Se depender do Legislativo, São Paulo terá menos fumantes que qualquer cidade norte-americana, terá uma moda tão badalada quanto a de Milão e uma happy hour mais concorrida que a de Londres.
A realidade paulistana está longe disso. O fumante traga onde é proibido, o maior estilista da cidade mora em Paris e as pessoas preferem beber em casa para esquecer da violência das ruas.
"O que pode melhorar a cidade é a participação da sociedade e a ação consistente e fiscalizada do poder público", afirma a socióloga Vera Chaia, do Departamento de Política da PUC (Pontifícia Universidade Católica). "É a vivência cotidiana que transforma a cidade, não uma lei."

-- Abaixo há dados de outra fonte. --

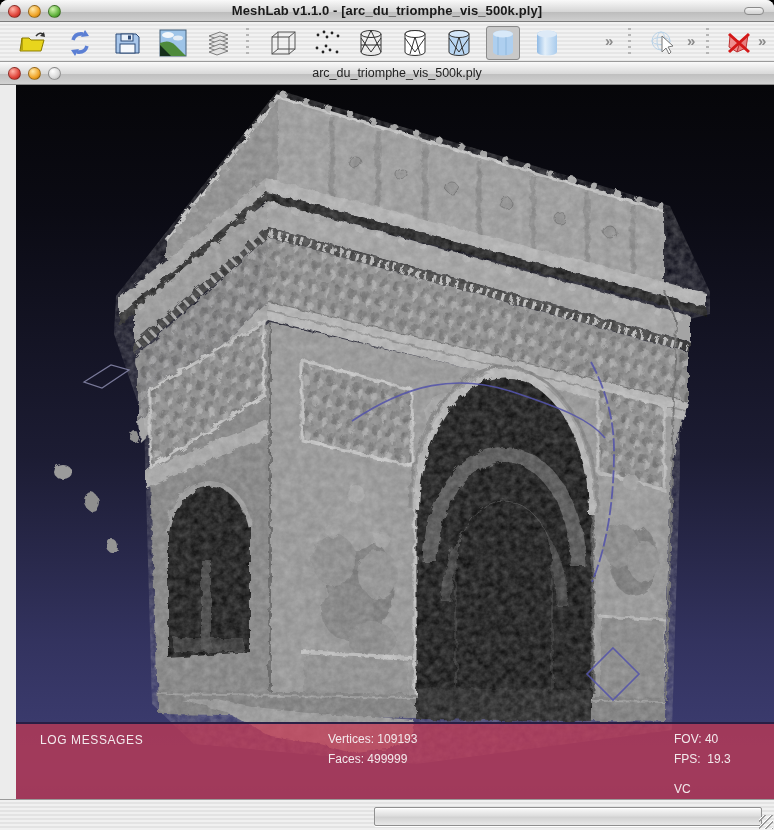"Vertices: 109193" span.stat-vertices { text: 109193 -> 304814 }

A intenção dos vereadores parece louvável, mas seu método é simplista.
Ivo Morganti (PFL), que propõe uma "lei seca" para os cigarros, impedindo fabricação e venda na capital, resume assim a inspiração de seu projeto: "O brasileiro às vezes têm dificuldade em aprender pela educação. Aí, o jeito é proibir".
A justificativa de Altamiro Cardoso, o vereador dos mendigos -ou melhor, dos moradores de rua-, não fica longe: "Por mais simples que seja o benefício a ser oferecido a essas vítimas da sociedade, não há dúvida de que, para elas, o mínimo muito representa".